> [What you are asked to do]
Return the full listing, keeping every line exactly as it is.

================================

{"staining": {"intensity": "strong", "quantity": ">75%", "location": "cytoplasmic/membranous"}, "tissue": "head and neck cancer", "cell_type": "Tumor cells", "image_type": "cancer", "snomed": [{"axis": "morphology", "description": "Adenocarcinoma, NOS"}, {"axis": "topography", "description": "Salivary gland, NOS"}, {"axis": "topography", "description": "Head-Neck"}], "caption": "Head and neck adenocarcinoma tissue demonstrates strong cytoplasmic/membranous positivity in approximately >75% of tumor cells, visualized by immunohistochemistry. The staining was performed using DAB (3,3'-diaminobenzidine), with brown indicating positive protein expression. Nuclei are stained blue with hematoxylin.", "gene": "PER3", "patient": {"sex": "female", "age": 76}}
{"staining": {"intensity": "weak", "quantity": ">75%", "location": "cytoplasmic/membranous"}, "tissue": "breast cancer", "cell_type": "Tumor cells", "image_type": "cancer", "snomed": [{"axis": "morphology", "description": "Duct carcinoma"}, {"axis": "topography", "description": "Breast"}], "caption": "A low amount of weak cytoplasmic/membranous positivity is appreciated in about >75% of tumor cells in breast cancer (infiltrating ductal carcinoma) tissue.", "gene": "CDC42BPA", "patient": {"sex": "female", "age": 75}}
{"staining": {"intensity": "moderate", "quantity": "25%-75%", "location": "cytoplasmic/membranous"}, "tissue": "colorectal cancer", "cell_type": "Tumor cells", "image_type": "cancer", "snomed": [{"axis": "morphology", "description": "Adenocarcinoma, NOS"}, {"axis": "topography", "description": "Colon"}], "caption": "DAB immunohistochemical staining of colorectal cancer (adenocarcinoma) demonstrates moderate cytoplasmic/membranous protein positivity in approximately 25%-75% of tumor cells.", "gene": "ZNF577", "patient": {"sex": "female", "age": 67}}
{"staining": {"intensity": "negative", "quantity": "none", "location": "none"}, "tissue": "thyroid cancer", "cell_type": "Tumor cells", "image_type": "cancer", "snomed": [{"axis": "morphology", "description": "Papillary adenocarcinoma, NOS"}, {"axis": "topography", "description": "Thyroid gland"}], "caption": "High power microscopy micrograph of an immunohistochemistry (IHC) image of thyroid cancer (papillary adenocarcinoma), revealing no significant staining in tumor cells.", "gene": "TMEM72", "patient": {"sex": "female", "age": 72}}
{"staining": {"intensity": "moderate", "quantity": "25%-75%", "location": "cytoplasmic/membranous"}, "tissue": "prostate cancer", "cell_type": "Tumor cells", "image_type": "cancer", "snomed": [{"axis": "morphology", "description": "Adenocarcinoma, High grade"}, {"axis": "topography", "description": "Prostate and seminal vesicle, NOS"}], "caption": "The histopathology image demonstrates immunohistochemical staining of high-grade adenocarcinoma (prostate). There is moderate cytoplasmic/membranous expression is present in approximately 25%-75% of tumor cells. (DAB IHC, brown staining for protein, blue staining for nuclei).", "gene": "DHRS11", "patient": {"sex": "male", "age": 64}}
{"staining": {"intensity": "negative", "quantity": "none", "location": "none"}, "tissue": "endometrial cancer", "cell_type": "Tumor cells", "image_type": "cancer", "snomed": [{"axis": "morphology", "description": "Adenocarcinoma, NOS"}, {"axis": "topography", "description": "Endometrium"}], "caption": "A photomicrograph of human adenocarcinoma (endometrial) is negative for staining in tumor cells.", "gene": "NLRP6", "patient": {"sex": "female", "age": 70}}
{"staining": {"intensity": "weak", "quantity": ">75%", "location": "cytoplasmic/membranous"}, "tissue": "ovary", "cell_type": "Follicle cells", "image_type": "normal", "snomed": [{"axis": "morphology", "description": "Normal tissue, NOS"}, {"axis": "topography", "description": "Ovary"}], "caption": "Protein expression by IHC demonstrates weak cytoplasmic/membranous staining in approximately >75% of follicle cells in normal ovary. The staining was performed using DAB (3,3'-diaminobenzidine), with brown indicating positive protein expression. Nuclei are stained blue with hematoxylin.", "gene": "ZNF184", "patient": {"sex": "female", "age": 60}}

================================

> [The completed task]
{"staining": {"intensity": "strong", "quantity": ">75%", "location": "cytoplasmic/membranous"}, "tissue": "head and neck cancer", "cell_type": "Tumor cells", "image_type": "cancer", "snomed": [{"axis": "morphology", "description": "Adenocarcinoma, NOS"}, {"axis": "topography", "description": "Salivary gland, NOS"}, {"axis": "topography", "description": "Head-Neck"}], "caption": "Head and neck adenocarcinoma tissue demonstrates strong cytoplasmic/membranous positivity in approximately >75% of tumor cells, visualized by immunohistochemistry. The staining was performed using DAB (3,3'-diaminobenzidine), with brown indicating positive protein expression. Nuclei are stained blue with hematoxylin.", "gene": "PER3", "patient": {"sex": "female", "age": 76}}
{"staining": {"intensity": "weak", "quantity": ">75%", "location": "cytoplasmic/membranous"}, "tissue": "breast cancer", "cell_type": "Tumor cells", "image_type": "cancer", "snomed": [{"axis": "morphology", "description": "Duct carcinoma"}, {"axis": "topography", "description": "Breast"}], "caption": "A low amount of weak cytoplasmic/membranous positivity is appreciated in about >75% of tumor cells in breast cancer (infiltrating ductal carcinoma) tissue.", "gene": "CDC42BPA", "patient": {"sex": "female", "age": 75}}
{"staining": {"intensity": "moderate", "quantity": "25%-75%", "location": "cytoplasmic/membranous"}, "tissue": "colorectal cancer", "cell_type": "Tumor cells", "image_type": "cancer", "snomed": [{"axis": "morphology", "description": "Adenocarcinoma, NOS"}, {"axis": "topography", "description": "Colon"}], "caption": "DAB immunohistochemical staining of colorectal cancer (adenocarcinoma) demonstrates moderate cytoplasmic/membranous protein positivity in approximately 25%-75% of tumor cells.", "gene": "ZNF577", "patient": {"sex": "female", "age": 67}}
{"staining": {"intensity": "negative", "quantity": "none", "location": "none"}, "tissue": "thyroid cancer", "cell_type": "Tumor cells", "image_type": "cancer", "snomed": [{"axis": "morphology", "description": "Papillary adenocarcinoma, NOS"}, {"axis": "topography", "description": "Thyroid gland"}], "caption": "High power microscopy micrograph of an immunohistochemistry (IHC) image of thyroid cancer (papillary adenocarcinoma), revealing no significant staining in tumor cells.", "gene": "TMEM72", "patient": {"sex": "female", "age": 72}}
{"staining": {"intensity": "moderate", "quantity": "25%-75%", "location": "cytoplasmic/membranous"}, "tissue": "prostate cancer", "cell_type": "Tumor cells", "image_type": "cancer", "snomed": [{"axis": "morphology", "description": "Adenocarcinoma, High grade"}, {"axis": "topography", "description": "Prostate and seminal vesicle, NOS"}], "caption": "The histopathology image demonstrates immunohistochemical staining of high-grade adenocarcinoma (prostate). There is moderate cytoplasmic/membranous expression is present in approximately 25%-75% of tumor cells. (DAB IHC, brown staining for protein, blue staining for nuclei).", "gene": "DHRS11", "patient": {"sex": "male", "age": 64}}
{"staining": {"intensity": "negative", "quantity": "none", "location": "none"}, "tissue": "endometrial cancer", "cell_type": "Tumor cells", "image_type": "cancer", "snomed": [{"axis": "morphology", "description": "Adenocarcinoma, NOS"}, {"axis": "topography", "description": "Endometrium"}], "caption": "A photomicrograph of human adenocarcinoma (endometrial) is negative for staining in tumor cells.", "gene": "NLRP6", "patient": {"sex": "female", "age": 70}}
{"staining": {"intensity": "weak", "quantity": ">75%", "location": "cytoplasmic/membranous"}, "tissue": "ovary", "cell_type": "Follicle cells", "image_type": "normal", "snomed": [{"axis": "morphology", "description": "Normal tissue, NOS"}, {"axis": "topography", "description": "Ovary"}], "caption": "Protein expression by IHC demonstrates weak cytoplasmic/membranous staining in approximately >75% of follicle cells in normal ovary. The staining was performed using DAB (3,3'-diaminobenzidine), with brown indicating positive protein expression. Nuclei are stained blue with hematoxylin.", "gene": "ZNF184", "patient": {"sex": "female", "age": 60}}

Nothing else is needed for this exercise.